Dataset items:
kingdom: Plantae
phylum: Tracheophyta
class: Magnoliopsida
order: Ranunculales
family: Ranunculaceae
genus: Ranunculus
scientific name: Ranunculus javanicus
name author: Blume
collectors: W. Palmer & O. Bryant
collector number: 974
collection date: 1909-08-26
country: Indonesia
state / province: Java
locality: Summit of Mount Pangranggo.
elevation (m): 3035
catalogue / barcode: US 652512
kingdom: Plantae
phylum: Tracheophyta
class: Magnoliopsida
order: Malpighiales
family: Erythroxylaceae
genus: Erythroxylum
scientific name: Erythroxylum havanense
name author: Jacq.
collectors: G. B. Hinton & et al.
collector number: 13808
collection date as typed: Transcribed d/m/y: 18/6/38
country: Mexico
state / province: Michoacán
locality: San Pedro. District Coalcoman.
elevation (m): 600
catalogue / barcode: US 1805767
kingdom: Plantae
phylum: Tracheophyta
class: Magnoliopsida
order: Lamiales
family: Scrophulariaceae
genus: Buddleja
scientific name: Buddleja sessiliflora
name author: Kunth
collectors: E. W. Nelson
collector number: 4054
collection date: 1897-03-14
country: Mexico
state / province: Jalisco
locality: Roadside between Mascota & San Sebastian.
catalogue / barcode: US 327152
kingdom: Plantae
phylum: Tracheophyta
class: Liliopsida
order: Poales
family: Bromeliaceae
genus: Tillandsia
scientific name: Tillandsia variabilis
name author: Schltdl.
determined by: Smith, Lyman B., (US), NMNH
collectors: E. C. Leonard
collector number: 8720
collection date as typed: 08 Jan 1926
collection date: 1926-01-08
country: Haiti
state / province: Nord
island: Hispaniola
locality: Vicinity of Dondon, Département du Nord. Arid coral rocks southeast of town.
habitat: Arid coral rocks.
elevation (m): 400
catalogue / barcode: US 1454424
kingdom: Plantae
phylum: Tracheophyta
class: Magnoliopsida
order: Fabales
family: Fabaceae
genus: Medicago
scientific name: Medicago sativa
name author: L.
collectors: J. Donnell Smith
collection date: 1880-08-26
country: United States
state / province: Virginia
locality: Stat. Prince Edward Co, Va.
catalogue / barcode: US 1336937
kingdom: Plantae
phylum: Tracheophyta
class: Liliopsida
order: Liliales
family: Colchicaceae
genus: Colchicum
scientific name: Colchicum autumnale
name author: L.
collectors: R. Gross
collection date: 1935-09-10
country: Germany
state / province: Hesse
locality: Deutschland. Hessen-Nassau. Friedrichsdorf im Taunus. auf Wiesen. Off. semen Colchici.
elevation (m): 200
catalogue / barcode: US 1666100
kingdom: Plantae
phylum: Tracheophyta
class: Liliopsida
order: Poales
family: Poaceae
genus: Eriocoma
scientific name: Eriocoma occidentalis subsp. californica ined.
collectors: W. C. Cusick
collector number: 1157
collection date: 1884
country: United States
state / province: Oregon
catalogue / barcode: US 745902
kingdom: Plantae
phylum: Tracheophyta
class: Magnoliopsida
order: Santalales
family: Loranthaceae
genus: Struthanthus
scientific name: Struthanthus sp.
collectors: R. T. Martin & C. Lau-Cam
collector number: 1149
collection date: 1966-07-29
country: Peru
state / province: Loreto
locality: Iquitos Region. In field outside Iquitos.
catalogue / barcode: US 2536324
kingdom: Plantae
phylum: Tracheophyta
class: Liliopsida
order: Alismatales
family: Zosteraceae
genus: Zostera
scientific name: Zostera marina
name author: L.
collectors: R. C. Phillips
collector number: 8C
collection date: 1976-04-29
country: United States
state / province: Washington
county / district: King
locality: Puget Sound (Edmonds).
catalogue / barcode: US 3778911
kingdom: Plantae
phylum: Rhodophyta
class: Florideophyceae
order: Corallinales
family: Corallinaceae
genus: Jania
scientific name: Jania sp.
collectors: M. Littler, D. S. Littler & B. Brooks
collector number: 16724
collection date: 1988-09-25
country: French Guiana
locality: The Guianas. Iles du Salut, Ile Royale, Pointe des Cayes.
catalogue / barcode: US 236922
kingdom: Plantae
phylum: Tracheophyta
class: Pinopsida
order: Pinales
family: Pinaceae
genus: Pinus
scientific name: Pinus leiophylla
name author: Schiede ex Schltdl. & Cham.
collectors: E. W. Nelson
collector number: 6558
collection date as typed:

What is required: Convert the lines of the listing above into a numbered list, omitting blank lines.

Exercise result:
1. kingdom: Plantae
2. phylum: Tracheophyta
3. class: Magnoliopsida
4. order: Ranunculales
5. family: Ranunculaceae
6. genus: Ranunculus
7. scientific name: Ranunculus javanicus
8. name author: Blume
9. collectors: W. Palmer & O. Bryant
10. collector number: 974
11. collection date: 1909-08-26
12. country: Indonesia
13. state / province: Java
14. locality: Summit of Mount Pangranggo.
15. elevation (m): 3035
16. catalogue / barcode: US 652512
17. kingdom: Plantae
18. phylum: Tracheophyta
19. class: Magnoliopsida
20. order: Malpighiales
21. family: Erythroxylaceae
22. genus: Erythroxylum
23. scientific name: Erythroxylum havanense
24. name author: Jacq.
25. collectors: G. B. Hinton & et al.
26. collector number: 13808
27. collection date as typed: Transcribed d/m/y: 18/6/38
28. country: Mexico
29. state / province: Michoacán
30. locality: San Pedro. District Coalcoman.
31. elevation (m): 600
32. catalogue / barcode: US 1805767
33. kingdom: Plantae
34. phylum: Tracheophyta
35. class: Magnoliopsida
36. order: Lamiales
37. family: Scrophulariaceae
38. genus: Buddleja
39. scientific name: Buddleja sessiliflora
40. name author: Kunth
41. collectors: E. W. Nelson
42. collector number: 4054
43. collection date: 1897-03-14
44. country: Mexico
45. state / province: Jalisco
46. locality: Roadside between Mascota & San Sebastian.
47. catalogue / barcode: US 327152
48. kingdom: Plantae
49. phylum: Tracheophyta
50. class: Liliopsida
51. order: Poales
52. family: Bromeliaceae
53. genus: Tillandsia
54. scientific name: Tillandsia variabilis
55. name author: Schltdl.
56. determined by: Smith, Lyman B., (US), NMNH
57. collectors: E. C. Leonard
58. collector number: 8720
59. collection date as typed: 08 Jan 1926
60. collection date: 1926-01-08
61. country: Haiti
62. state / province: Nord
63. island: Hispaniola
64. locality: Vicinity of Dondon, Département du Nord. Arid coral rocks southeast of town.
65. habitat: Arid coral rocks.
66. elevation (m): 400
67. catalogue / barcode: US 1454424
68. kingdom: Plantae
69. phylum: Tracheophyta
70. class: Magnoliopsida
71. order: Fabales
72. family: Fabaceae
73. genus: Medicago
74. scientific name: Medicago sativa
75. name author: L.
76. collectors: J. Donnell Smith
77. collection date: 1880-08-26
78. country: United States
79. state / province: Virginia
80. locality: Stat. Prince Edward Co, Va.
81. catalogue / barcode: US 1336937
82. kingdom: Plantae
83. phylum: Tracheophyta
84. class: Liliopsida
85. order: Liliales
86. family: Colchicaceae
87. genus: Colchicum
88. scientific name: Colchicum autumnale
89. name author: L.
90. collectors: R. Gross
91. collection date: 1935-09-10
92. country: Germany
93. state / province: Hesse
94. locality: Deutschland. Hessen-Nassau. Friedrichsdorf im Taunus. auf Wiesen. Off. semen Colchici.
95. elevation (m): 200
96. catalogue / barcode: US 1666100
97. kingdom: Plantae
98. phylum: Tracheophyta
99. class: Liliopsida
100. order: Poales
101. family: Poaceae
102. genus: Eriocoma
103. scientific name: Eriocoma occidentalis subsp. californica ined.
104. collectors: W. C. Cusick
105. collector number: 1157
106. collection date: 1884
107. country: United States
108. state / province: Oregon
109. catalogue / barcode: US 745902
110. kingdom: Plantae
111. phylum: Tracheophyta
112. class: Magnoliopsida
113. order: Santalales
114. family: Loranthaceae
115. genus: Struthanthus
116. scientific name: Struthanthus sp.
117. collectors: R. T. Martin & C. Lau-Cam
118. collector number: 1149
119. collection date: 1966-07-29
120. country: Peru
121. state / province: Loreto
122. locality: Iquitos Region. In field outside Iquitos.
123. catalogue / barcode: US 2536324
124. kingdom: Plantae
125. phylum: Tracheophyta
126. class: Liliopsida
127. order: Alismatales
128. family: Zosteraceae
129. genus: Zostera
130. scientific name: Zostera marina
131. name author: L.
132. collectors: R. C. Phillips
133. collector number: 8C
134. collection date: 1976-04-29
135. country: United States
136. state / province: Washington
137. county / district: King
138. locality: Puget Sound (Edmonds).
139. catalogue / barcode: US 3778911
140. kingdom: Plantae
141. phylum: Rhodophyta
142. class: Florideophyceae
143. order: Corallinales
144. family: Corallinaceae
145. genus: Jania
146. scientific name: Jania sp.
147. collectors: M. Littler, D. S. Littler & B. Brooks
148. collector number: 16724
149. collection date: 1988-09-25
150. country: French Guiana
151. locality: The Guianas. Iles du Salut, Ile Royale, Pointe des Cayes.
152. catalogue / barcode: US 236922
153. kingdom: Plantae
154. phylum: Tracheophyta
155. class: Pinopsida
156. order: Pinales
157. family: Pinaceae
158. genus: Pinus
159. scientific name: Pinus leiophylla
160. name author: Schiede ex Schltdl. & Cham.
161. collectors: E. W. Nelson
162. collector number: 6558
163. collection date as typed:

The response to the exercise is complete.